Jurisprudência: quando os tribunais reconhecem o abandono como ato ilícito
Em diferentes tribunais estaduais, há decisões que consolidam esse entendimento:
- O Tribunal de Justiça de São Paulo (TJ-SP) já condenou um ex-marido a pagar R$ 50 mil de indenização à ex-esposa que foi abandonada logo após ser diagnosticada com câncer. A corte entendeu que a conduta configurou abandono moral e psicológico, agravando o sofrimento da mulher.
- Em outro caso, o Tribunal de Justiça do Rio Grande do Sul (TJ-RS) manteve sentença que obrigou um homem a indenizar a ex-companheira com R$ 80 mil, após ela comprovar que foi deixada sem apoio durante tratamento de doença degenerativa.
- Há ainda precedentes no Superior Tribunal de Justiça (STJ) que reforçam a ideia de que a violação dos deveres conjugais pode gerar indenização por dano moral, especialmente em situações de vulnerabilidade extrema.
Esses julgados consolidam um ponto essencial: o abandono em situação de doença não é visto apenas como falha afetiva, mas como ilícito civil com repercussões patrimoniais.
Dano moral em relações familiares: uma evolução no Direito brasileiro
Historicamente, a Justiça brasileira era resistente a condenar cônjuges por abandono afetivo. A lógica era de que sentimentos não poderiam ser objeto de reparação patrimonial.
Contudo, a partir dos anos 2000, com a evolução da teoria da responsabilidade civil, os tribunais passaram a considerar que a quebra de deveres conjugais — quando causa sofrimento mensurável e comprovado — pode sim gerar obrigação de indenizar.
O avanço mais conhecido foi no abandono afetivo entre pais e filhos, com decisões do STJ fixando indenizações em casos de ausência completa de cuidado. Esse raciocínio agora se estende às relações conjugais, especialmente quando a quebra do dever acontece em situações de fragilidade extrema, como uma doença grave.

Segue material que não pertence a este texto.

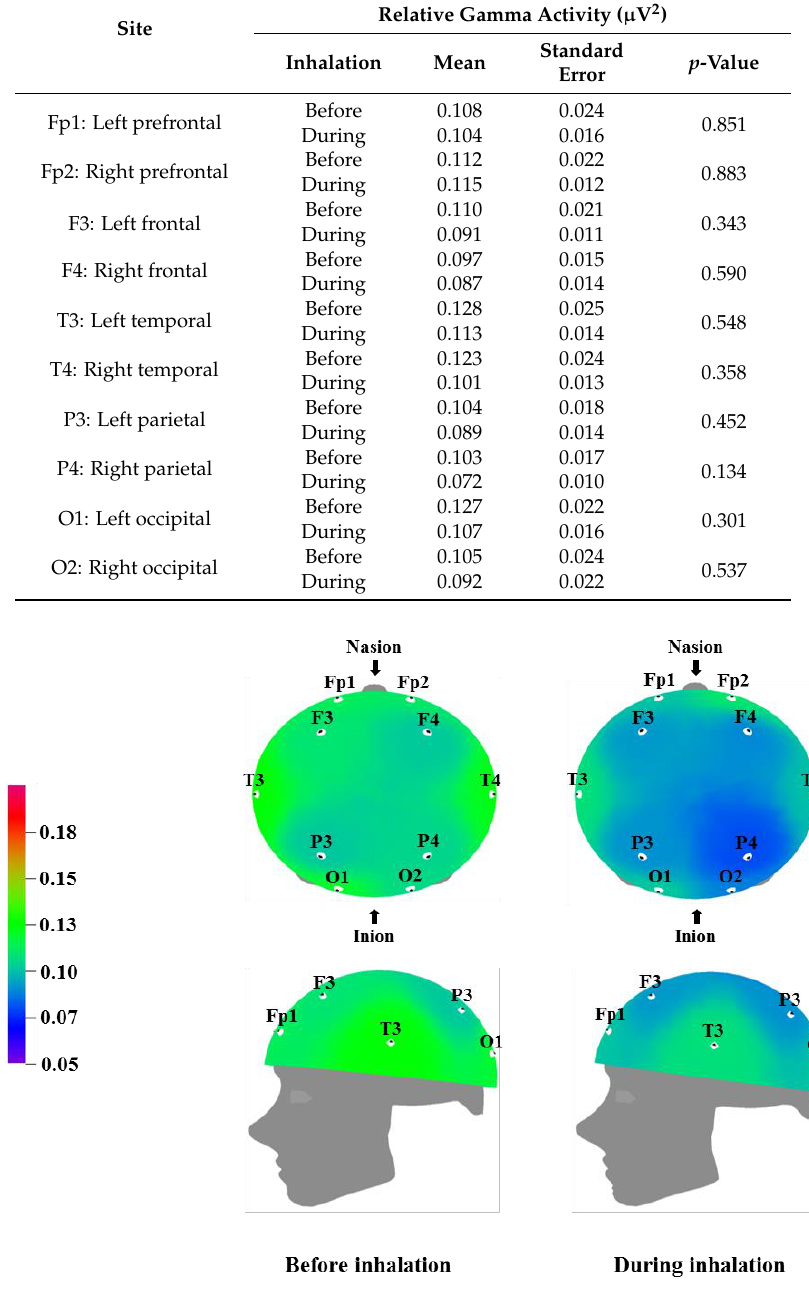
Figure 4. Relative gamma wave intensity between before and during inhalation of VOCs from C. indicum Linné.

Quando o abandono gera direito à indenização
Não é todo fim de relacionamento que gera indenização. A Justiça deixa claro que o simples término de um casamento ou união estável não configura ilícito.
A indenização só é cabível quando há:
- Comprovação de doença grave do cônjuge abandonado;
- Comprovação de abandono material e moral, com ausência de apoio financeiro, emocional ou logístico;
- Nexo de causalidade entre o abandono e o agravamento do sofrimento;
- Comportamento doloso ou negligente do cônjuge que abandona.
Quando esses elementos estão presentes, os tribunais têm entendido que o ato gera não apenas dor emocional, mas também risco de agravamento da condição clínica — o que caracteriza o dano moral indenizável.
Valores fixados pela Justiça: até R$ 80 mil
Os valores das indenizações variam de acordo com o caso, mas os tribunais têm fixado montantes expressivos. Em decisões recentes:
- R$ 30 mil a R$ 50 mil em casos de abandono durante doenças com possibilidade de recuperação;
- R$ 80 mil em situações mais graves, especialmente quando o abandono coincidiu com diagnósticos terminais ou degenerativos.
Os magistrados justificam que, nesses contextos, a indenização não se trata de “preço para o amor”, mas de uma compensação pelo sofrimento acrescido e pelo descumprimento de deveres conjugais legais.
Impactos sociais da decisão
Esse novo entendimento jurídico tem repercussões além do caso concreto. Ele reforça uma mensagem clara: relações familiares não são apenas vínculos afetivos, mas também contratos sociais com deveres jurídicos reais.
O reconhecimento do dano moral nesses casos também serve de alerta para situações de abandono silencioso, nas quais pessoas doentes são deixadas à própria sorte em hospitais ou casas de repouso. A decisão judicial abre caminho para maior responsabilização.
Casamento, doença e responsabilidade jurídica
A grande mensagem das recentes decisões é simples: casamento não é descartável. O abandono de um cônjuge em meio a tratamento de doença grave não é apenas um gesto de insensibilidade, mas um ato ilícito com consequências jurídicas sérias.
A jurisprudência deixa claro que a dignidade humana e a solidariedade familiar se sobrepõem ao direito de simplesmente “virar as costas” em momentos de crise.
Para a sociedade, trata-se de um marco na proteção da família e dos mais vulneráveis, reforçando que a Justiça brasileira não tolera estratégias de fuga de responsabilidade em situações extremas.